ASSIGNMENT: What you return must match the listing exactly, with every image removed.

INFORMATION GIVEN:

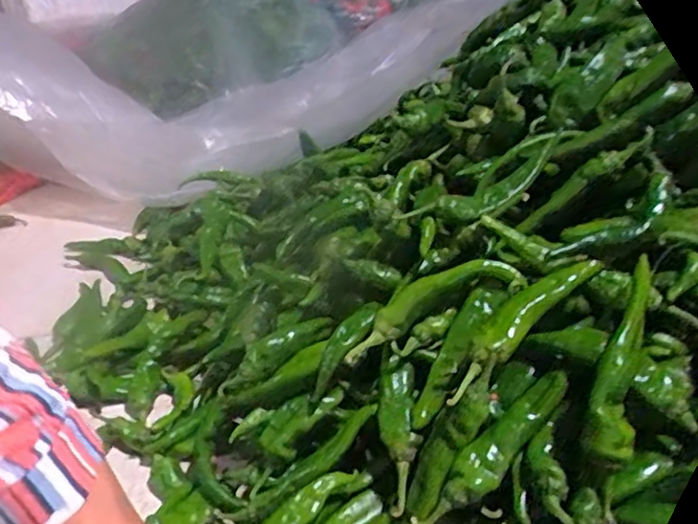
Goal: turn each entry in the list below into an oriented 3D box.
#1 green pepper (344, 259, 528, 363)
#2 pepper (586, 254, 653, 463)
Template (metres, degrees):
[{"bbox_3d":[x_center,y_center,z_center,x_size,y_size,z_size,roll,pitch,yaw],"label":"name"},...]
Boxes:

SOLUTION TO THE PROBLEM:
Goal: turn each entry in the list below into an oriented 3D box.
#1 green pepper (344, 259, 528, 363)
#2 pepper (586, 254, 653, 463)
Template (metres, degrees):
[{"bbox_3d":[x_center,y_center,z_center,x_size,y_size,z_size,roll,pitch,yaw],"label":"name"},...]
Boxes:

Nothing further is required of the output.